Work to be completed ▸ Some of the lines below need repeating. Reproduce exactly those between the lines holding "شیعه فاصله دارند" and "خاطر نشان کرد: دومین", inclusive.

Entries shown ▸
====================

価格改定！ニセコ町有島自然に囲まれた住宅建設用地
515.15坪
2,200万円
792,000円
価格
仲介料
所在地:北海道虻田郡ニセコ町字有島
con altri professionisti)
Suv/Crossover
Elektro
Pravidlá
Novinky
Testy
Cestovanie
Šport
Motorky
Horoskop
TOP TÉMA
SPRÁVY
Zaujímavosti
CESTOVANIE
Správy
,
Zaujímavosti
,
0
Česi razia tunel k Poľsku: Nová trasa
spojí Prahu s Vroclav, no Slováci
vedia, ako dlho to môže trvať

====================

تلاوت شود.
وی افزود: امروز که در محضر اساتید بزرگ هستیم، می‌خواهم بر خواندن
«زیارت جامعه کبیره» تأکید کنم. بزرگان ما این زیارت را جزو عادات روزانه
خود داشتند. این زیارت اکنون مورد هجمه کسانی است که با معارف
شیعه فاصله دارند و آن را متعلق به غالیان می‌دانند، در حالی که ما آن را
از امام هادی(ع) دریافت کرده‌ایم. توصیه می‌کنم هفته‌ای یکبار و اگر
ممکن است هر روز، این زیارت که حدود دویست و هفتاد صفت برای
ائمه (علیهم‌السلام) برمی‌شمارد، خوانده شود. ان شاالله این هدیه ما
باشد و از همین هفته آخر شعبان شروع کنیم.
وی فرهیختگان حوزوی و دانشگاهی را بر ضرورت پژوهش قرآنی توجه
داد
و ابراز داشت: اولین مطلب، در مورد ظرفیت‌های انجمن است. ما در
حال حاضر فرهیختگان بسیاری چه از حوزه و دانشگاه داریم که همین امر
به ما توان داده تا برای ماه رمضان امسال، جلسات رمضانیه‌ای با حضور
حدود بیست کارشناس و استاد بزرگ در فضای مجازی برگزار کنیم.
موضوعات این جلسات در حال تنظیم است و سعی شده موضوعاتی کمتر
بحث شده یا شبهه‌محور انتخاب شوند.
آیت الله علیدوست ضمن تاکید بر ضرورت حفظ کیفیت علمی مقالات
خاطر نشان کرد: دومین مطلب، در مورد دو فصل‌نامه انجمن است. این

====================

Result below ▸
شیعه فاصله دارند و آن را متعلق به غالیان می‌دانند، در حالی که ما آن را
از امام هادی(ع) دریافت کرده‌ایم. توصیه می‌کنم هفته‌ای یکبار و اگر
ممکن است هر روز، این زیارت که حدود دویست و هفتاد صفت برای
ائمه (علیهم‌السلام) برمی‌شمارد، خوانده شود. ان شاالله این هدیه ما
باشد و از همین هفته آخر شعبان شروع کنیم.
وی فرهیختگان حوزوی و دانشگاهی را بر ضرورت پژوهش قرآنی توجه
داد
و ابراز داشت: اولین مطلب، در مورد ظرفیت‌های انجمن است. ما در
حال حاضر فرهیختگان بسیاری چه از حوزه و دانشگاه داریم که همین امر
به ما توان داده تا برای ماه رمضان امسال، جلسات رمضانیه‌ای با حضور
حدود بیست کارشناس و استاد بزرگ در فضای مجازی برگزار کنیم.
موضوعات این جلسات در حال تنظیم است و سعی شده موضوعاتی کمتر
بحث شده یا شبهه‌محور انتخاب شوند.
آیت الله علیدوست ضمن تاکید بر ضرورت حفظ کیفیت علمی مقالات
خاطر نشان کرد: دومین مطلب، در مورد دو فصل‌نامه انجمن است. این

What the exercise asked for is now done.